> **VORLIEGENDER AUSZUG**:
Datasphere erfreut die Anwenderunternehmen

In diesem Umfeld freut sich die DSAG sehr über das neue Angebot SAP Datasphere, das eine bereits lange existierende Forderung der Anwender endlich adressiert, die Zusammenführung von SAP- und Non-SAP-Daten. Die Evolution der SAP Data Warehouse Cloud ist laut DSAG ein Schritt in die richtige Richtung, sofern es gelingt, die komplexe Integration von Daten aus SAP-Systemen und aus Drittsystemen der immer hybrideren Architekturmodelle zu vereinfachen. Westphalen: «Wir hoffen, dass SAP zielgerichtet den Weg weiterverfolgt und im Rahmen dieser Entwicklung einfache Produkte mit attraktiven Lizenzmodellen kombiniert. Sofern den Anwenderunternehmen zeitnah auch ein passendes kommerzielles Angebot für klassische Planungsszenarien (wie Gelegenheitsnutzer) in der SAP Analytics Cloud angeboten wird, wäre sowohl inhaltlich als auch kommerziell ein grosser Wurf gelungen».

Die Business Technology Platform ist zentral

Ein Punkt, bei dem sich die DSAG und die SAP einig sind, ist, dass die BTP das zentrale Fundament der SAP-Strategie bildet. Eine eigene Investitionsumfrage hat laut DSAG klar gezeigt, dass die BTP in den Projektbudgets der verschiedenen Anwender ihren Platz gefunden hat. Ein Fokus lag dabei auf dem Bereich Data und Analytics, Produkten, die bereits seit Jahren ein Teil des Portfolios sind. Was der DSAG bei ihrer Umfrage auffiel, war ein hoher Anteil an Befragten, die die BTP zwar lizenziert haben, aber noch nicht aktiv nutzen. Dies scheint jedoch eher ein lokales Phänomen zu sein. SAP-CTO Jürgen Müller sagte, auf diesen Umstand angesprochen, dass sein Unternehmen aus dem Rest der Welt kein ähnliches Feedback von den Anwenderunternehmen erhalten habe.

> **TEILE DER ÜBUNG**:
1. Was bildet laut dem Auszug nach übereinstimmender Ansicht von DSAG und SAP das zentrale Fundament der SAP-Strategie?
2. Stimmen diese Aussagen mit dem Auszug überein? Antworte jeweils mit Ja oder Nein und zitiere die entscheidenden Worte. (a) Laut der Investitionsumfrage der DSAG hat die BTP in den Projektbudgets der Anwender ihren Platz gefunden. (b) Jürgen Müller zufolge hat SAP aus dem Rest der Welt ähnliches Feedback erhalten. (c) Ein Fokus der Umfrage lag auf dem Bereich Sicherheit.
3. Gib den Abschnitt des Auszugs von "Ein Punkt, bei" bis einschließlich "Anwenderunternehmen erhalten habe." wortgetreu wieder.

> **BEREITGESTELLTE DATEN**:

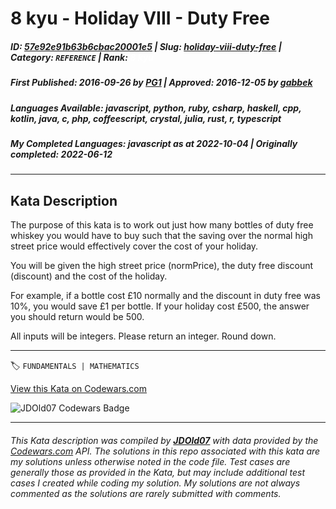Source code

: # 8 kyu - Holiday VIII - Duty Free

##### **ID**: [57e92e91b63b6cbac20001e5](https://www.codewars.com/kata/57e92e91b63b6cbac20001e5) | **Slug**: [holiday-viii-duty-free](https://www.codewars.com/kata/57e92e91b63b6cbac20001e5) | **Category**: `REFERENCE` | **Rank**: <span style="color:white">8 kyu</span>

##### **First Published**: 2016-09-26 ***by*** [PG1](https://www.codewars.com/users/PG1) | **Approved**: 2016-12-05 ***by*** [gabbek](https://www.codewars.com/users/gabbek)

##### **Languages Available**: javascript, python, ruby, csharp, haskell, cpp, kotlin, java, c, php, coffeescript, crystal, julia, rust, r, typescript

##### **My Completed Languages**: javascript ***as at*** 2022-10-04 | **Originally completed**: 2022-06-12

---

## Kata Description


The purpose of this kata is to work out just how many bottles of duty free whiskey you would have to buy such that the saving over the normal high street price would effectively cover the cost of your holiday. 



You will be given the high street price (normPrice), the duty free discount (discount) and the cost of the holiday. 



For example, if a bottle cost £10 normally and the discount in duty free was 10%, you would save £1 per bottle. If your holiday cost £500, the answer you should return would be 500.



All inputs will be integers. Please return an integer. Round down.



---


🏷 `FUNDAMENTALS | MATHEMATICS`


[View this Kata on Codewars.com](https://www.codewars.com/kata/57e92e91b63b6cbac20001e5)

![](https://www.codewars.com/users/jdold07/badges/large "JDOld07 Codewars Badge")

---

###### *This Kata description was compiled by [**JDOld07**](https://tpstech.dev) with data provided by the [Codewars.com](https://www.codewars.com) API.  The solutions in this repo associated with this kata are my solutions unless otherwise noted in the code file.  Test cases are generally those as provided in the Kata, but may include additional test cases I created while coding my solution.  My solutions are not always commented as the solutions are rarely submitted with comments.*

> **ERWARTETE ANTWORTEN**:
1. Die BTP (Business Technology Platform).

2.
(a) Ja: „dass die BTP in den Projektbudgets der verschiedenen Anwender ihren Platz gefunden hat“
(b) Nein: „dass sein Unternehmen aus dem Rest der Welt kein ähnliches Feedback von den Anwenderunternehmen erhalten habe“
(c) Nein: „Ein Fokus lag dabei auf dem Bereich Data und Analytics“

3.
Ein Punkt, bei dem sich die DSAG und die SAP einig sind, ist, dass die BTP das zentrale Fundament der SAP-Strategie bildet. Eine eigene Investitionsumfrage hat laut DSAG klar gezeigt, dass die BTP in den Projektbudgets der verschiedenen Anwender ihren Platz gefunden hat. Ein Fokus lag dabei auf dem Bereich Data und Analytics, Produkten, die bereits seit Jahren ein Teil des Portfolios sind. Was der DSAG bei ihrer Umfrage auffiel, war ein hoher Anteil an Befragten, die die BTP zwar lizenziert haben, aber noch nicht aktiv nutzen. Dies scheint jedoch eher ein lokales Phänomen zu sein. SAP-CTO Jürgen Müller sagte, auf diesen Umstand angesprochen, dass sein Unternehmen aus dem Rest der Welt kein ähnliches Feedback von den Anwenderunternehmen erhalten habe.